Comprehensive Rapid-Assessment- Of-Flutter/Ejection-Loads (RAFEL) software System for Aircraft/Store Compatibility.

摘要

This report documents a design scheme for a rapid assessment of flutter and limit cycle oscillation of aircraft with multiple store configurations. Using the F-16A as a baseline aircraft, three different aeroelastic instability responses, including classical flutter, typical LCO, and non-typical LCO, have been successfully identified. These three distinct responses are representative of the broad spectrum of aeroelastic responses encountered by fighter aircraft with external stores. To rapidly compute the flutter prediction of the aircraft with multiple store configurations, a procedure is proposed to efficiently reuse the aerodynamic influence coefficient (AIC) matrices of aircraft with multiple stores. The procedure used the ZAERO code, that contains a unified aerodynamic module for all Mach numbers, as the basic software system. To discern the difference between the flutter and LCO responses, and to correlate the numerical predictions with the flight altitude, the matched point option of the g-method of ZAERO was used.
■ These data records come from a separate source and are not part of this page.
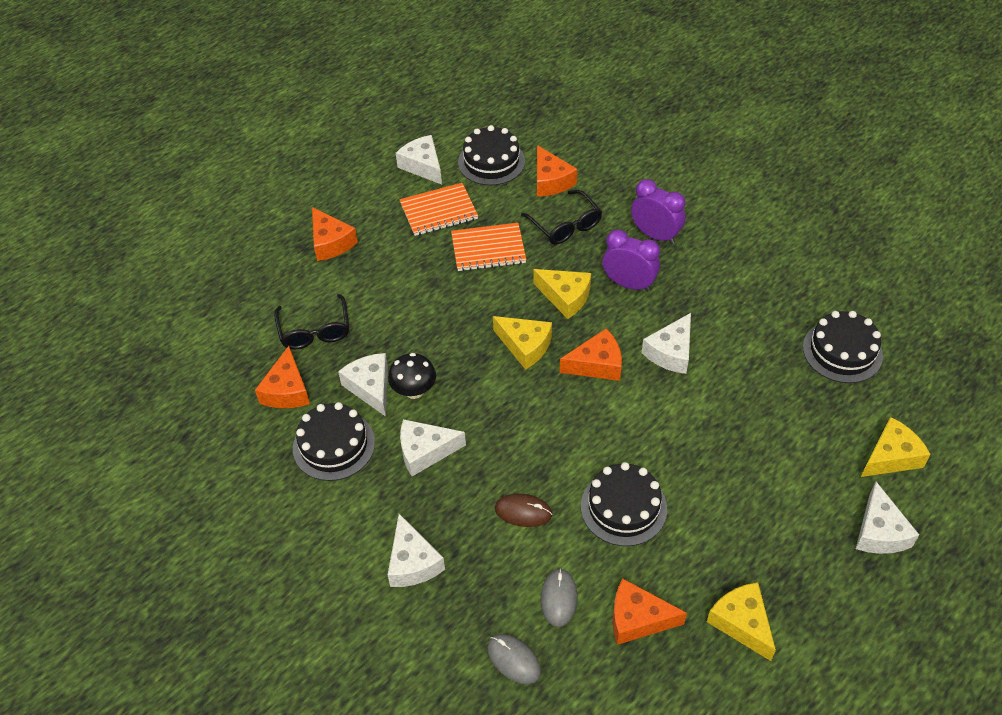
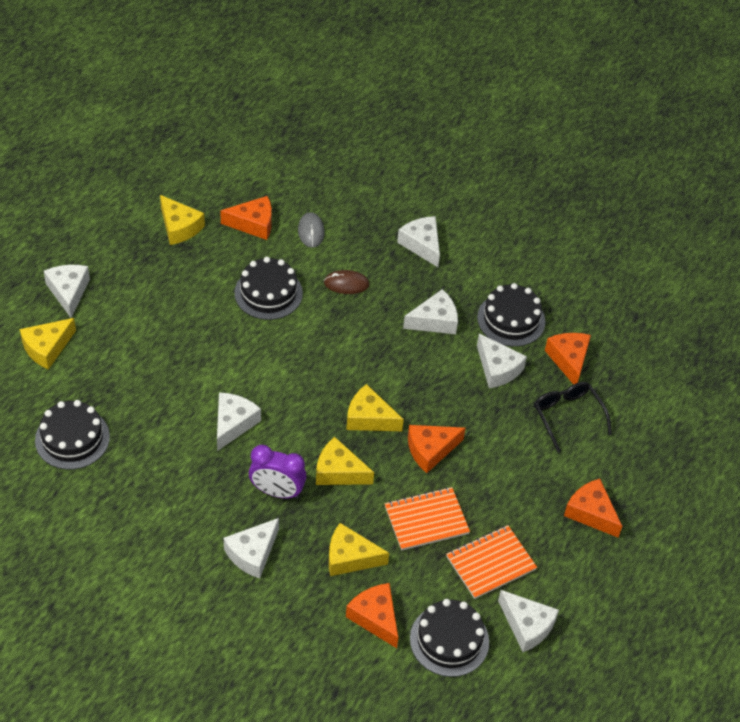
camera: 165 degrees right, 0 degrees up
black mushroom [388,353,436,399] -> none
grey mouse [487,634,541,684] -> none
black glasses [521,190,602,244] -> yellow cheese [329,523,389,576]
orange cheese [560,329,622,381] -> orange cheese moved to [408,425,466,473]
purple clock [631,179,685,244] -> white cheese [224,518,279,579]

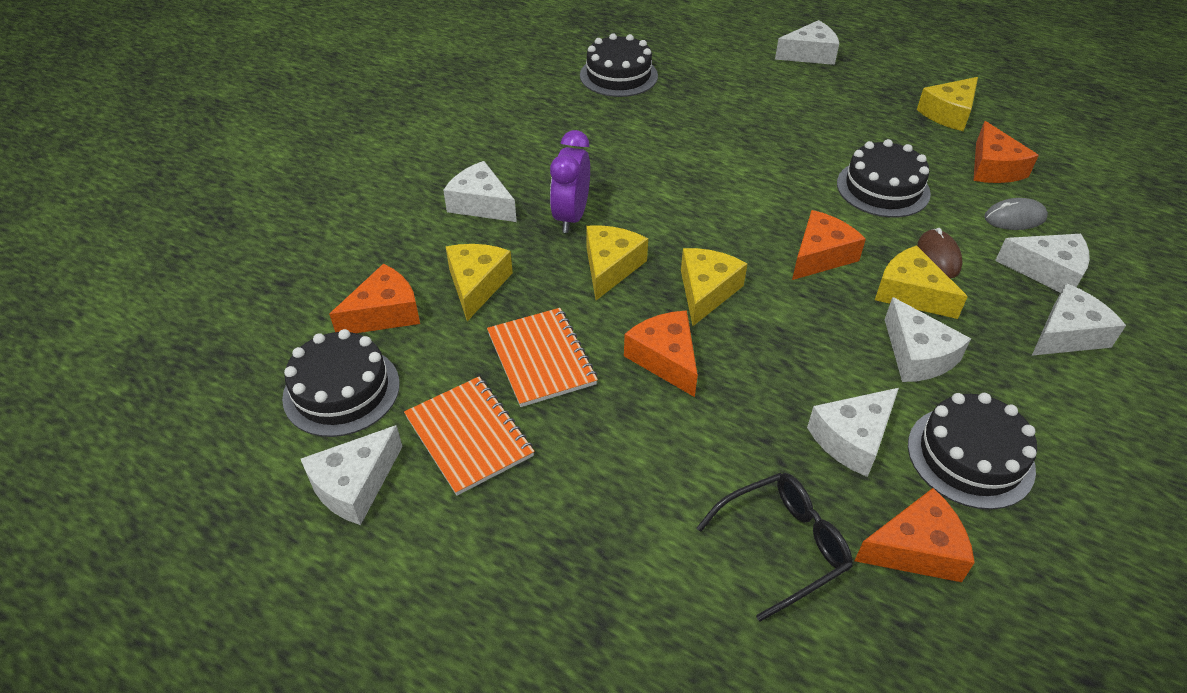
camera: 90 degrees right, 5 degrees down
yellow cheese [20,318,76,370] -> yellow cheese moved to [875,245,968,319]
white cheese [217,392,261,451] -> white cheese moved to [995,234,1090,293]
orange cheese [564,479,622,537] -> orange cheese moved to [792,210,866,280]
The influence of the aerodynamic stores on the aeroelastic instability is investigated using a number of aerodynamic models, including the isolated wing-tip launcher model, and the whole aircraft with and without stores. Using a more refined aerodynamic model, the results show good agreement between the present numerical predictions and flight flutter test data, including the oscillation frequency and the onset speed of the three flutter and LCO cases.